PROJECT SUMMARY/ABSTRACT The massive daily production of 200 billion red blood cells (RBCs) requires a remarkable coordination of erythroid cell differentiation and maturation, with processes that are implicated in erythroid enucleation. Alterations in regulatory mechanisms that control the terminal erythroid cell maturation and enucleation are implicated in erythroid and other disorders. Limited knowledge of these processes have been an impediment to therapy interventions and large-scale RBC production. Our long-standing focus on the transcription factor Foxo3 that is a central regulator of terminal erythropoiesis led us to identifying mitochondria as critical and dynamic regulators in these processes. We recently showed that mitochondria are actively regulating erythroid cell enucleation. Notably, we found exogenous pyruvate – a product of glycolysis – but not in situ produced pyruvate via glycolysis fuel mitochondria and sustains erythroid enucleation suggesting an unanticipated and significant function for exogenous pyruvate in this process. Our ongoing studies extend these findings and suggest that ATP-independent mitochondrial functions as well as mitochondrial-related pathways including clearance may be central to terminal erythropoiesis and their alterations implicated in disease. Our combined studies raise the possibility that mitochondria might integrate and coordinate several functions necessary for erythroid cell maturation prior and during enucleation. To further address mitochondrial functions in terminal erythropoiesis, we will accomplish the following: (Aim 1) we will investigate the contribution of mitochondrial clearance to erythroid cell maturation vs. enucleation; (Aim 2) we will investigate the contribution of mitochondrial network and morphology to the regulation of erythroid cell maturation vs. enucleation, and (Aim 3) we will address the specific pyruvate-mediated pathway that fuel mitochondria during terminal erythropoiesis. These studies are likely to expose a new mechanism of erythroid cell maturation and enucleation and to generate critical information for developing new means towards novel therapies and improving RBC production.

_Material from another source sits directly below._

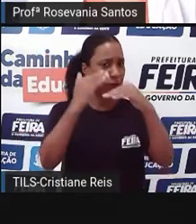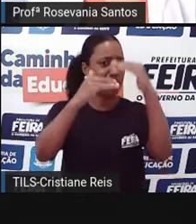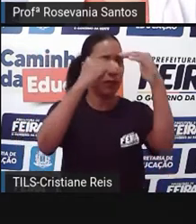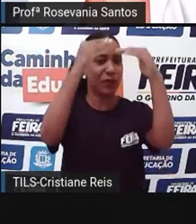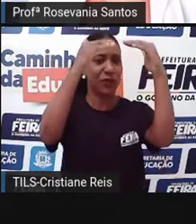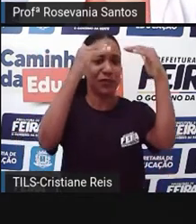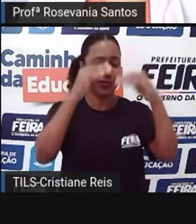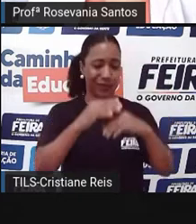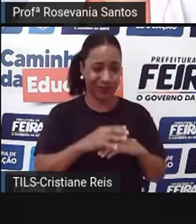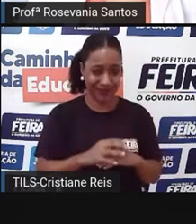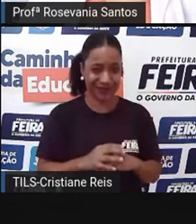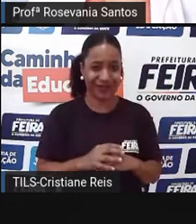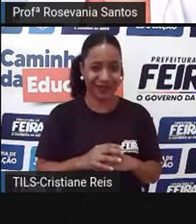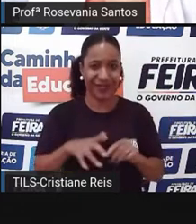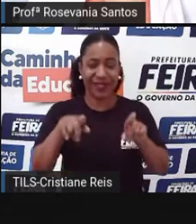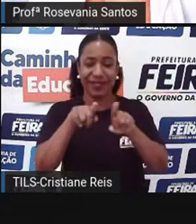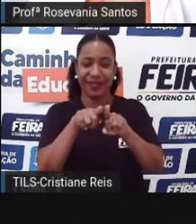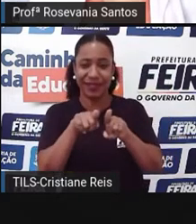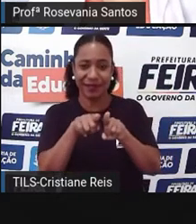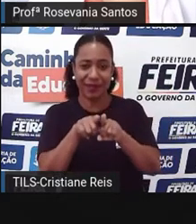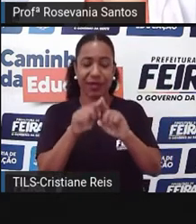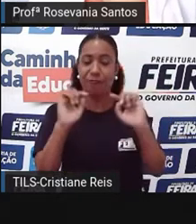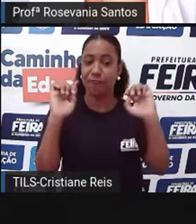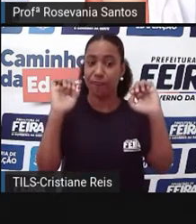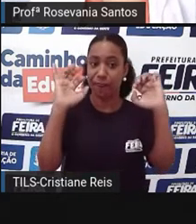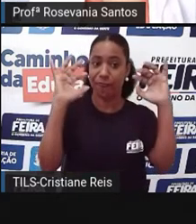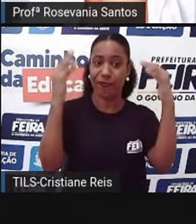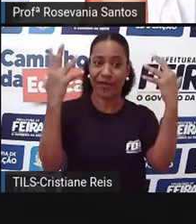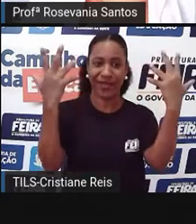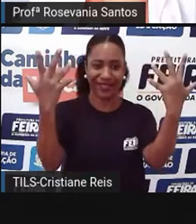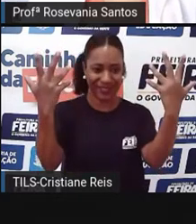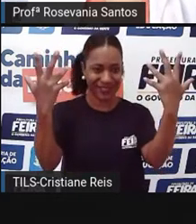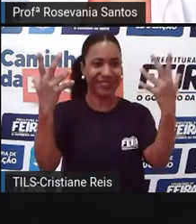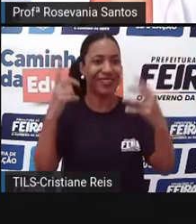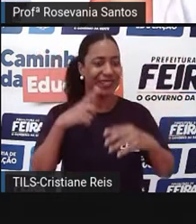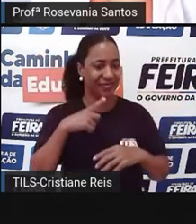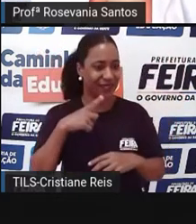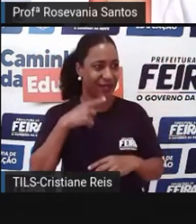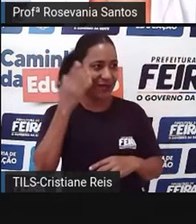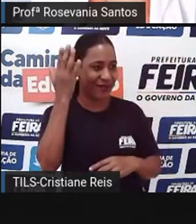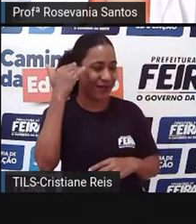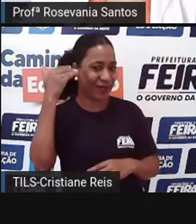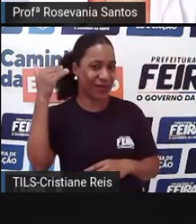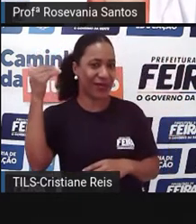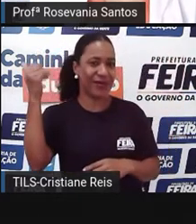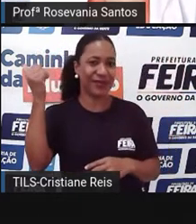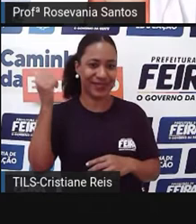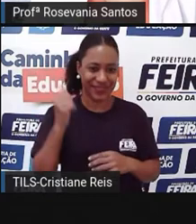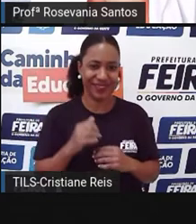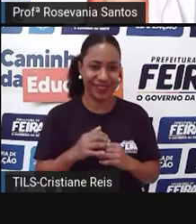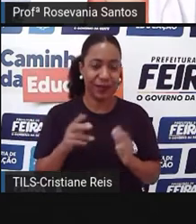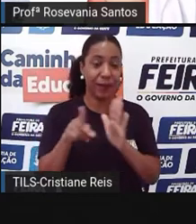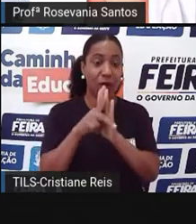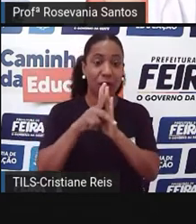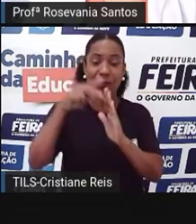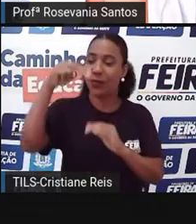Colocamos também as nossas famosas festas, que são outras coisas também, que nos relembram, né, do povo nordestino,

项目概要/摘要 每天 2000 亿个红细胞 (RBC) 的大量产生需要出色的协调 红细胞分化和成熟，以及与红细胞去核有关的过程。 控制终末红细胞成熟和去核的调节机制的改变是 与红细胞和其他疾病有关。对这些过程的了解有限一直是一个障碍 治疗干预和大规模红细胞生产。我们长期以来对转录因子的关注 Foxo3 是终末红细胞生成的中央调节因子，使我们认识到线粒体是关键且重要的。 这些过程中的动态调节器。我们最近表明线粒体正在积极调节 红细胞去核。值得注意的是，我们发现了外源性丙酮酸（糖酵解的产物），但不是原位的 通过糖酵解产生丙酮酸为线粒体提供燃料并维持红细胞去核，这表明 外源丙酮酸在此过程中发挥了意想不到的重要作用。我们正在进行的研究扩展了 这些发现表明，ATP 独立的线粒体功能以及线粒体相关的功能 包括清除在内的途径可能是终末红细胞生成的核心，它们的改变与 疾病。我们的综合研究提出了线粒体可能整合和协调多个 去核前和去核期间红细胞成熟所必需的功能。为进一步解决 为了了解线粒体在终末期红细胞生成中的功能，我们将完成以下任务：（目标 1）我们将研究 线粒体清除率对红细胞成熟与去核的贡献； （目标2）我们将 研究线粒体网络和形态对红细胞调节的贡献 成熟与去核，以及（目标 3）我们将解决特定的丙酮酸介导的途径，该途径促进 红细胞生成终末期的线粒体。这些研究可能揭示红细胞的新机制 细胞成熟和去核，并生成关键信息，用于开发新方法 治疗和改善红细胞生成。